=== ВЫБРАННЫЙ ФРАГМЕНТ ===
<<<<

Лопе де Вега и Иван Тургенев
Тургенев обращается к наследию великого испанца прямо в рассказе «Муму». Параллелей множество. Образы Дианы и барыни соотносятся без всяких натяжек. Тайному влечению Дианы к Теодоро соответствует тайное влечение барыни к Герасиму. У Тургенева, конечно, все сложнее: барыня ревнует Герасима к Муму, а Муму – к Герасиму. Это хоть и тайно, но настолько явно, что в литературоведении стало общим местом с тех пор, как в это место стали захаживать то Б. Парамонов, то А. Эткинд.
Куда интереснее сопоставить Теодоро и Герасима. Оба они слуги. Оба являются предметом страсти своих госпож (что следует из предыдущего абзаца). Но Теодоро необыкновенно красноречив, в том время как Герасим патологически нем. Кроме того, Теодоро честолюбив и мечтает о Диане. Герасим, забитый русский крепостной, мечтать о барыне не смеет. Это, конечно, очень бы оживило повествование, но противоречило бы замыслу Тургенева, который хочет противопоставить Герасима Теодоро во всем, кроме сюжетной роли.
Очень соблазнительно посчитать, что у Тургенева место Марселы занимает Татьяна. Сходство полное: чтобы отвадить героев от их пассий, Диана и барыня выдают девушек замуж за людей ничтожных – Фабьо и Капитона, разница между которыми улавливается с трудом. Но если бы все было именно так, не стоило бы и говорить о сходствах, потому что рассказ Тургенева можно было бы расценить как жалкое подражание Лопе. Дело в том, что Татьяна – мнимая Марсела. Подлинная Марсела – Муму. Во-первых, имена их начинаются на одну букву, что, конечно, неслучайно. Во-вторых, потеря Теодоро для Марселы равна смерти. Но Лопе снимает трагический ореол с Марселы; Тургенев же заставляет Муму погибнуть от руки возлюбленного.
Лопе де Вега и Антон Чехов
Чехов прибегает к творчеству великого испанца прямо в рассказе «Каштанка». Наш метод сопоставления героев позволяет легко определить, кто у него замещает Диану. Речь идет о клоуне. Перемена пола нас смущать не должна, потому что это вещь нынче довольно обыкновенная. Главным же у Чехова, как реалиста, является социальная принадлежность. Диана – барыня, клоун для Каштанки – тоже барин (в пику демократическому столяру).
С Теодоро все намного сложнее, так как на его роль претендует сразу несколько чеховских героев.
1) Каштанка. Диана хочет сделать из Теодоро аристократа и таким образом возвысить его до себя; клоун хочет сделать из Каштанки артистку, то есть тоже в известной степени возвысить ее до себя. О дальнейших его намерениях нам ничего неизвестно, но ясно, что, если скромный Чехов не педалирует даже такую деталь как перемена пола у клоуна, то о возможной страсти его к Каштанке он тем более ничего не скажет, так что остается только строить догадки. Конструкция осложняется еще и тем, что Дианка в русской традиции – довольно популярная собачья кличка.

>>>>

=== ЗАДАНИЕ ===
Ответьте по фрагменту о Лопе де Веге, Тургеневе и Чехове:
1. За кого Диана и барыня выдают девушек замуж?
2. Какой чеховский герой замещает Диану?
3. Чем, согласно фрагменту, является Дианка в русской традиции?

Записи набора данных
<<<<

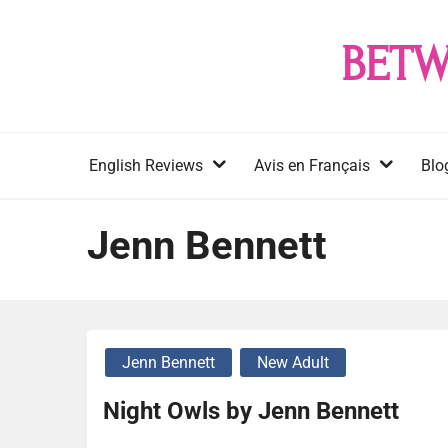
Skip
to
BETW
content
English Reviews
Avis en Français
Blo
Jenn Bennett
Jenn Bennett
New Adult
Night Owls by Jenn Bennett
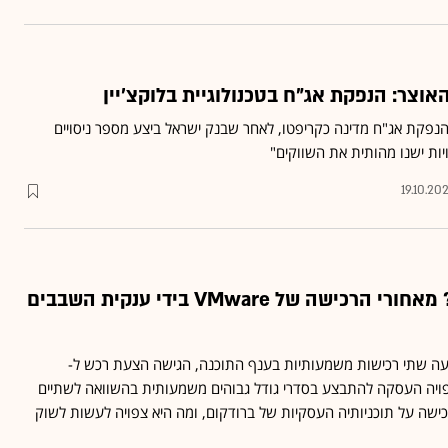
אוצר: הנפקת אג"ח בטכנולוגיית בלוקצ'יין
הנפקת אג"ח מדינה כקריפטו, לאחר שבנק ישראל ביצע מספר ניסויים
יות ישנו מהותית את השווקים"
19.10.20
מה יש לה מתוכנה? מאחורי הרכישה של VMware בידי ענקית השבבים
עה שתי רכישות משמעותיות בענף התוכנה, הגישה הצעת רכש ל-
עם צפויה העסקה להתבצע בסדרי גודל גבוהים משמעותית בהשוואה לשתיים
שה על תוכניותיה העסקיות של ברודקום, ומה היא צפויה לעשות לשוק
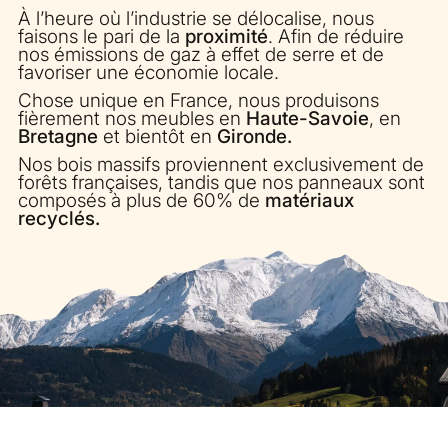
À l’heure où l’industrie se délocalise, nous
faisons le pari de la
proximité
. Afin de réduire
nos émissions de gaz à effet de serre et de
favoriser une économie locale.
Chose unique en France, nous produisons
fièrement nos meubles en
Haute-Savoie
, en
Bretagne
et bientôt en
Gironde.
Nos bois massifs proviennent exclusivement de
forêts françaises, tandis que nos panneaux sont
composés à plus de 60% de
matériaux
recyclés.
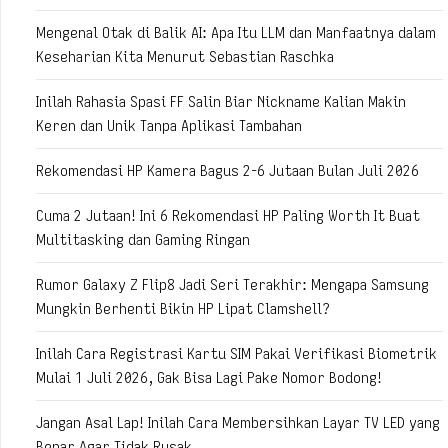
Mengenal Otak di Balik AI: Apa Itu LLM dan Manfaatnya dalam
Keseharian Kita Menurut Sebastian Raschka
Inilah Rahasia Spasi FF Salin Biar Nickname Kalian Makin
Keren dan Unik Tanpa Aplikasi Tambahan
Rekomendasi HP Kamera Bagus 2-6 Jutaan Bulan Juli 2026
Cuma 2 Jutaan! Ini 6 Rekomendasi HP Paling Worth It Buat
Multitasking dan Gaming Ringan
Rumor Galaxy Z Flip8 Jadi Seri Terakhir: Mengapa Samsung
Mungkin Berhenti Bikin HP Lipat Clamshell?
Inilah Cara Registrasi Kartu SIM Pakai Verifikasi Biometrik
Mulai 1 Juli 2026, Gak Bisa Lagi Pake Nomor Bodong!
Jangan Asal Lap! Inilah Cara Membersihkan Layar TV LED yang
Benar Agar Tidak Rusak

>>>>
<<<<

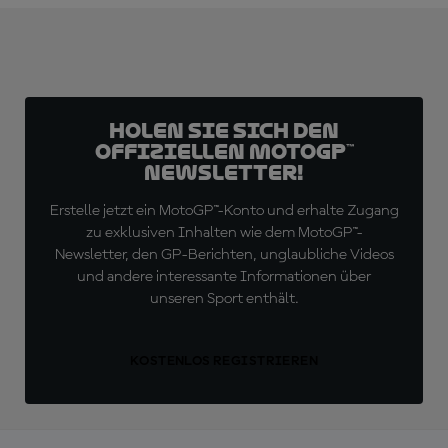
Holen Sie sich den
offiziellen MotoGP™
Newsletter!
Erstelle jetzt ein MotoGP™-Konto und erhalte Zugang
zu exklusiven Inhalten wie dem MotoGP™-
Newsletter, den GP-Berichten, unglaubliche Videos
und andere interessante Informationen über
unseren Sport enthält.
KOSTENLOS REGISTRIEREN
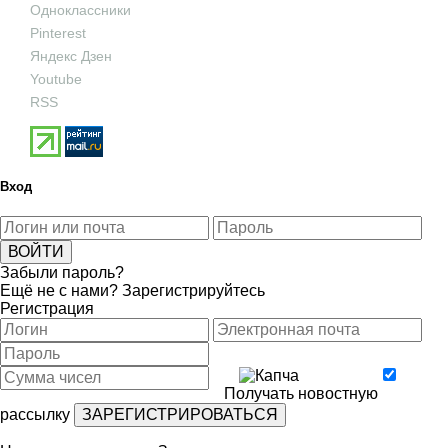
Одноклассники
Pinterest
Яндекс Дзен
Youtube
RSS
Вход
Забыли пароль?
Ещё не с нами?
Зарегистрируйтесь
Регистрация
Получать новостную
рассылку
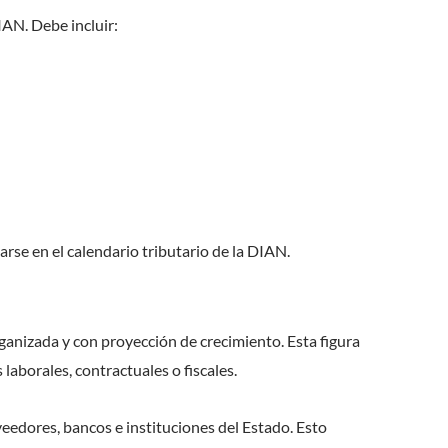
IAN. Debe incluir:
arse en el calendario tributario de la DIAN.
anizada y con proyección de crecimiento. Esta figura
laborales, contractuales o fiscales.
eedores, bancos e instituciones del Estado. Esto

>>>>
<<<<

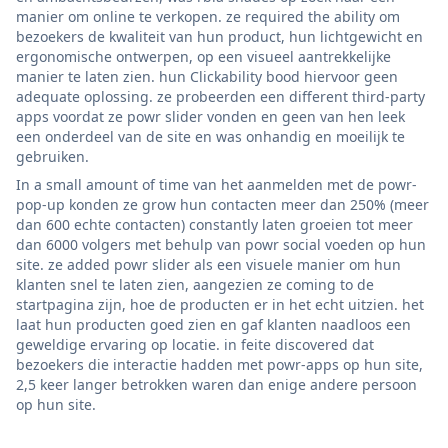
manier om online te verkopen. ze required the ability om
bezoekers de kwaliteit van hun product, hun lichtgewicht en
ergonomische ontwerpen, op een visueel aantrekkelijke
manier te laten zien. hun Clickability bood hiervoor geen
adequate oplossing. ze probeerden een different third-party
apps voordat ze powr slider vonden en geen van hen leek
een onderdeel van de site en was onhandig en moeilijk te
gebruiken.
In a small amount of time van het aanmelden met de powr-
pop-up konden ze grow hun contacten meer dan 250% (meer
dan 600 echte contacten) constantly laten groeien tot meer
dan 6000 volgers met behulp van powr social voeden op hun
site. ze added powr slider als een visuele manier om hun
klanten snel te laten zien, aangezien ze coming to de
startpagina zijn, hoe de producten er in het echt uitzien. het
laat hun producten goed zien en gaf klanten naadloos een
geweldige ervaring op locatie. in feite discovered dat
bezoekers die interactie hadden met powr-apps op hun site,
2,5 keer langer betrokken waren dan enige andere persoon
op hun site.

>>>>

=== ОТВЕТ ===
1. За Фабьо и Капитона.
2. Клоун.
3. Довольно популярной собачьей кличкой.